Community policing that encourages relationships with local citizens may reduce police violence, while proactive policing strategies are associated with higher police violence, according to new Rutgers University–Camden research.

Police car with warning lights on

The research study evaluated the potential effects of community policing, increasing officer racial/gender diversity, and higher officer education requirements on variation in police forces’ routine use of force in interactions with citizens.

“If police forces focus on relationship building and community wants and needs, rather than community/social control, officers may have a greater opportunity to become more acquainted with the community,” explains co-author Kayla Preito-Hodge, an assistant professor of criminal justice at Rutgers–Camden. “This could potentially lead to greater understanding, more trust, and overall better dispositions and perceptions of the community by the police and of the police by the community.”

Preito-Hodge and University of Massachusetts-Amherst researcher Donald Tomaskovic-Devey explore the efficacy of policy recommendations aimed at easing the extreme tensions between communities and police departments around the country, in their peer-reviewed study published in Social Currents, the flagship journal of the Southern Sociological Society.

“Since the murder of George Floyd, weeks of protests and massive civil unrest have motivated many communities to search for effective responses to violent policing,” she says.

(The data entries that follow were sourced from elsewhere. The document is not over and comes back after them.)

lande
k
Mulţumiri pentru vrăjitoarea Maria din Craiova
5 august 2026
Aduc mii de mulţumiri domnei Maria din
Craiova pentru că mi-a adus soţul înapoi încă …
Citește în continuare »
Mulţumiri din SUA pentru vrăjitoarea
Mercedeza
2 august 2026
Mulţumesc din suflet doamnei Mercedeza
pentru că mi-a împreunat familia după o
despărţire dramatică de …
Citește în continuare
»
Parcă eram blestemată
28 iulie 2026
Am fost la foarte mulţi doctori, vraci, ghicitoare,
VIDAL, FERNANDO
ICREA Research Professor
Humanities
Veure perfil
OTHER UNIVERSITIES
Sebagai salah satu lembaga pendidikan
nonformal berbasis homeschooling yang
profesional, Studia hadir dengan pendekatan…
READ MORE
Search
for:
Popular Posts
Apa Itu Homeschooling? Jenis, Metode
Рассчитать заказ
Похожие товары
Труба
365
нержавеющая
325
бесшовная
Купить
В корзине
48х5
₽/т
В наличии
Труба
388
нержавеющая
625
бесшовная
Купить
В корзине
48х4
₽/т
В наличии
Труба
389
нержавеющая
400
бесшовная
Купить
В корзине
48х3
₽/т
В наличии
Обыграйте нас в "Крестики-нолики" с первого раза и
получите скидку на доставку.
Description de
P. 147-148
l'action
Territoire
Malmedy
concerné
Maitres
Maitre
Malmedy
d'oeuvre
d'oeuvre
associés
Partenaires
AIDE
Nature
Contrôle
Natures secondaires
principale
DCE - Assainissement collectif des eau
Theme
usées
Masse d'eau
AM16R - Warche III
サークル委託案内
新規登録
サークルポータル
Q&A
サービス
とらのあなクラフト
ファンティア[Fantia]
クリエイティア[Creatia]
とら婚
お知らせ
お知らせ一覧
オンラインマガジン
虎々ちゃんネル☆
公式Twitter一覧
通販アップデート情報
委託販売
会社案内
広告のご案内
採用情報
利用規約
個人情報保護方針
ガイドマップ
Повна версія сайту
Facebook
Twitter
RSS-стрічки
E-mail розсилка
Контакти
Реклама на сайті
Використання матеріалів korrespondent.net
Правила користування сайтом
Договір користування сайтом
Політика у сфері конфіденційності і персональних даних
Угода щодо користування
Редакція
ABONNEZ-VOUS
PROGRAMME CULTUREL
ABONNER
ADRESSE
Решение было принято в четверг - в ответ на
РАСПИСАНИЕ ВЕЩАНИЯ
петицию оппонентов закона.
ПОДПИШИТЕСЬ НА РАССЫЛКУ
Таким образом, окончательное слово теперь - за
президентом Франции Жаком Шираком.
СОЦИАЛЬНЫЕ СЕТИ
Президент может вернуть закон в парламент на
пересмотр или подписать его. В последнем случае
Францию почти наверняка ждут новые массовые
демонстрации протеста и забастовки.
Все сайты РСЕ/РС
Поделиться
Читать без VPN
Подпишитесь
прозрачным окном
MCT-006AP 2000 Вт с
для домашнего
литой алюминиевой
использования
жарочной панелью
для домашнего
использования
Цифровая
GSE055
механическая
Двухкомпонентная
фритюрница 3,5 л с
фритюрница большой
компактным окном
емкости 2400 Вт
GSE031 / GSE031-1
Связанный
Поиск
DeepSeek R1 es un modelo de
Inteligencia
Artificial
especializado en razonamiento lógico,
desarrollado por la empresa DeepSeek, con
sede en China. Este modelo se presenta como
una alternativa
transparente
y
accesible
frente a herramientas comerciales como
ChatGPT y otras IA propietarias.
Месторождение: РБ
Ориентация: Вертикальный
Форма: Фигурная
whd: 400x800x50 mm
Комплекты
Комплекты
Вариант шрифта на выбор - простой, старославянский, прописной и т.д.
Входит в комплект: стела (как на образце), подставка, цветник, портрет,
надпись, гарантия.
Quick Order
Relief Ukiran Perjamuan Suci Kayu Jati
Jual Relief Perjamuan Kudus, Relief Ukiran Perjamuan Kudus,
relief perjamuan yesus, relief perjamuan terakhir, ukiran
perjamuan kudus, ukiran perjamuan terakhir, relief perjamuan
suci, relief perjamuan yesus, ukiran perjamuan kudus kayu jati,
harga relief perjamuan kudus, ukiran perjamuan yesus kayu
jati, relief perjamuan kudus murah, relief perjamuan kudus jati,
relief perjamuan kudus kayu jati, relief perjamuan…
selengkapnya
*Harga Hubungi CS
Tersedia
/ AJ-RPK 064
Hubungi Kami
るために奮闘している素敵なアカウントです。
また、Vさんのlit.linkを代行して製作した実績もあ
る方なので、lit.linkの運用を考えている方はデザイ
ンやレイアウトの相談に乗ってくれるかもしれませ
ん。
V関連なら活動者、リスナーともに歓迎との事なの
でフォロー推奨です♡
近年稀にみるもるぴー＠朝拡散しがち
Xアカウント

The researchers examine several policy recommendations that were proposed under the Obama administration, many of which resurfaced in response to the racial reckoning of 2020. They evaluated the potential effects of community policing, increasing officer racial/gender diversity, and higher officer education requirements on variation in police forces’ routine use of force in interactions with citizens.

“We find that many of the proposed policies have no relationship with use of force, although increased officer education requirements and more officers deployed as community officers were associated with less police violence,” says Preito-Hodge.

In contrast, she says, proactive crime-control measures and larger police forces relative to the local population were associated with increased use of force.

“All of our findings take into account the level of violent crime in communities,” says the Rutgers–Camden researcher.

According to Preito-Hodge, oftentimes when people hear the phrase “community policing,” the first thing that may come to mind is the police having some type of relationship with the community. However, she explains, community policing is much broader than that; it can come in different forms, even within the same department.

Kayla Preito-Hodge

Preito-Hodge posits that one of the key places for intervention is in the type of interactions police have with community members.

The researchers describe three principal ways that community policing is deployed: symbolically, interactionally, and operationally.

They assert that community policing may be employed symbolically to merely garner federal funding and support from the federal Office of Community Oriented Policing Services.

“Such symbolic actions may have no influence in the reduction of police use of force,” says Preito-Hodge.

Community policing, the researchers explain, may also be employed to expand police surveillance power.

“This form of community policing is actually associated with more use of force on citizens by the police,” says Preito-Hodge.

Lastly, some community policing strategies may indeed be aimed at community and relationship building.

“Our findings suggest officers who are in the community talking to people, building relationships, and acknowledging the humanity of citizens may be less likely to use force against those citizens,” says Preito-Hodge. “Proactive crime-solving strategies, in contrast, appear to create an environment where criminality is assumed and increased police violence is generated.”

Preito-Hodge says that it is difficult to determine the implications of their findings, because there is also evidence that increasing police contact with the community subsequently increases the likelihood of police violence.

She posits that one of the key places for intervention – if the community decides the community policing program is legitimate – is in the type of interactions police have with community members.

“Respect, empathy, and service, rather than distrust and control, need to become the ethos that steers interactions with community members,” she says. “However, without organizational and cultural changes within the police department to fix the attitudes, dispositions, and behaviors of all officers in the rank-and-file, efforts of positive community policing interactions may be futile.”